Comment envisagez-vous la question des parkings à Genève ?
La gestion des parkings, y compris en dehors du centre-ville, doit être optimisée, car cela soutient l’économie locale.
Nous pensons qu’il faut minimiser le stationnement en surface et favoriser la construction de parkings souterrains, afin de libérer l’espace public et réduire le trafic causé par les conducteurs à la recherche de places. Des études montrent que jusqu’à 25 % du trafic dans certains quartiers peut être lié à la recherche d’un stationnement.
Mais, globalement, nous encourageons une approche multimodale. Les visiteurs venant de loin pourraient utiliser des parkings relais (P+R) à la périphérie et continuer leur trajet en transports en commun. Enfin, les politiques récentes, comme la réduction des abonnements de stationnement pour les pendulaires et la baisse des tarifs pour les résidents, vont dans le bon sens. Elles visent à optimiser l’utilisation des parkings tout en limitant le stationnement des travailleurs pendulaires, ce qui améliore la fluidité et la disponibilité des places pour ceux qui en ont besoin.

Que pensez-vous de la votation pour la passerelle du Mont-Blanc qui aura lieu le 24 novembre prochain ?

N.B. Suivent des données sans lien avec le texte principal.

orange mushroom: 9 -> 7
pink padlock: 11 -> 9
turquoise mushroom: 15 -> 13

Nous envisageons cette passerelle comme un véritable geste architectural qui requalifiera la rade de Genève. En transformant ce lieu de transit en une promenade de 4,80 m de large, avec des bancs face au jet d’eau, les Genevois pourront redécouvrir leur rade sous un nouveau jour. Cela offrira un espace où l’on aura envie de s’arrêter, de se détendre, de contempler. À Genève, la marche est le deuxième mode de transport après la voiture. Cet aménagement s’inscrit donc dans les usages genevois et permettra enfin de boucler le U lacustre cyclable en séparant les piétons des cyclistes. Au-delà du coût du projet, cette passerelle apportera un supplément d’âme qui contribuera à la beauté et à l’attractivité de la ville. Les Genevois pourront profiter d’une vue magnifique sans avoir à souffrir du trafic automobile. Ce n’est pas seulement une infrastructure touristique, mais une réappropriation de la rade par ses habitants, dans une une vision d’harmonie et de respect pour l’environnement.

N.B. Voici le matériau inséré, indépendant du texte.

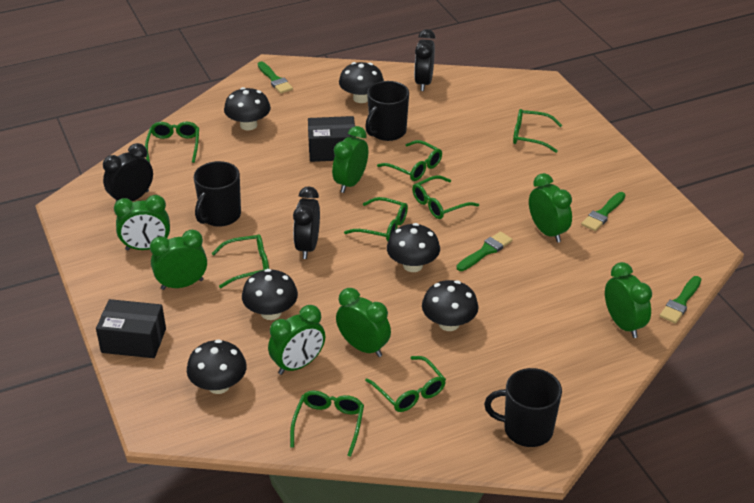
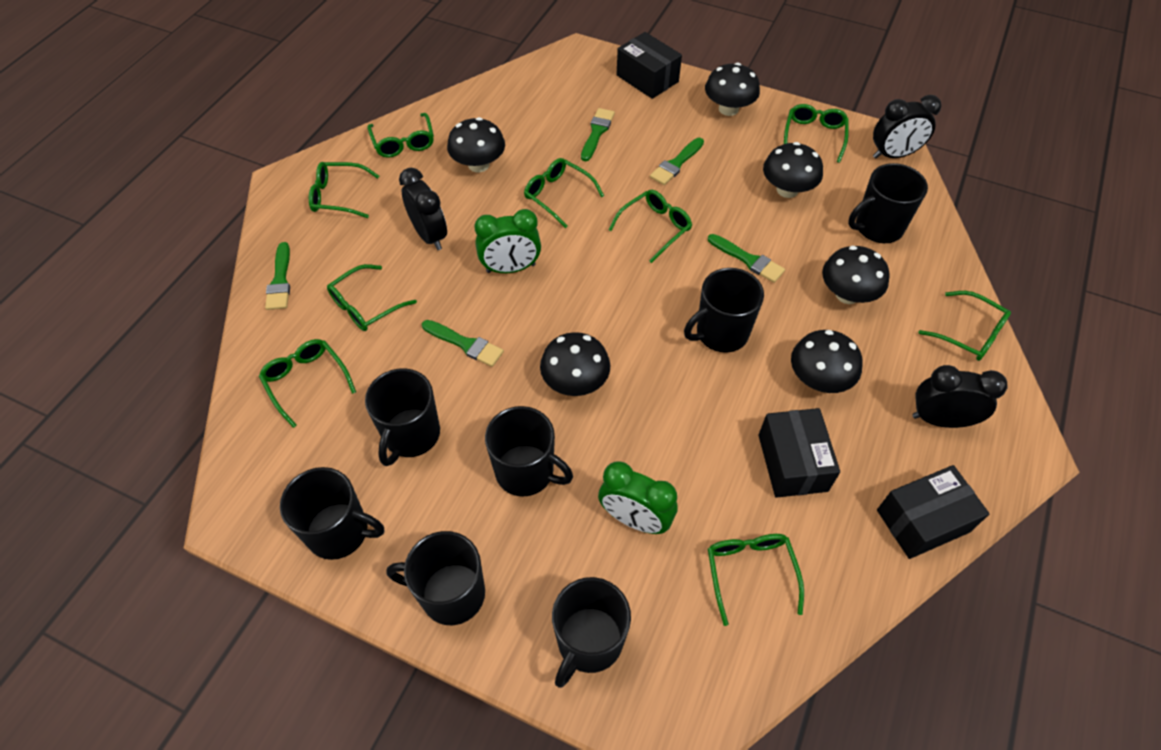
black box: 2 -> 3
black mug: 3 -> 7
green brush: 4 -> 5
green clock: 7 -> 2
green glasses: 8 -> 9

Pour conclure notre causerie, que pensez-vous de l’idée de passer d’une vision par mode de transport à une vision par besoin, telle que développée dans les plans d’action des mobilités actuellement en consultation au Grand Conseil ?

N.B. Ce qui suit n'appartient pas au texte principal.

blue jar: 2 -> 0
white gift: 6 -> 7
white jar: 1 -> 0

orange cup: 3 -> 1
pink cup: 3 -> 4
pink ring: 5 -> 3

La mobilité individuelle motorisée est surtout utilisée pour les loisirs. En Suisse, par exemple, ceux-ci représentent 40 % des déplacements. A Genève, plus de 70% des déplacements sont effectués pour les achats et les loisirs et la voiture est le mode le plus usité. On sous-estime notamment l’impact des activités sportives des enfants et les réflexes associés à une automobile immédiatement disponible, qui semble en outre être le mode de transport le moins coûteux. En réalité, l’abonnement aux transports publics sera toujours plus économique que le fait de posséder un véhicule.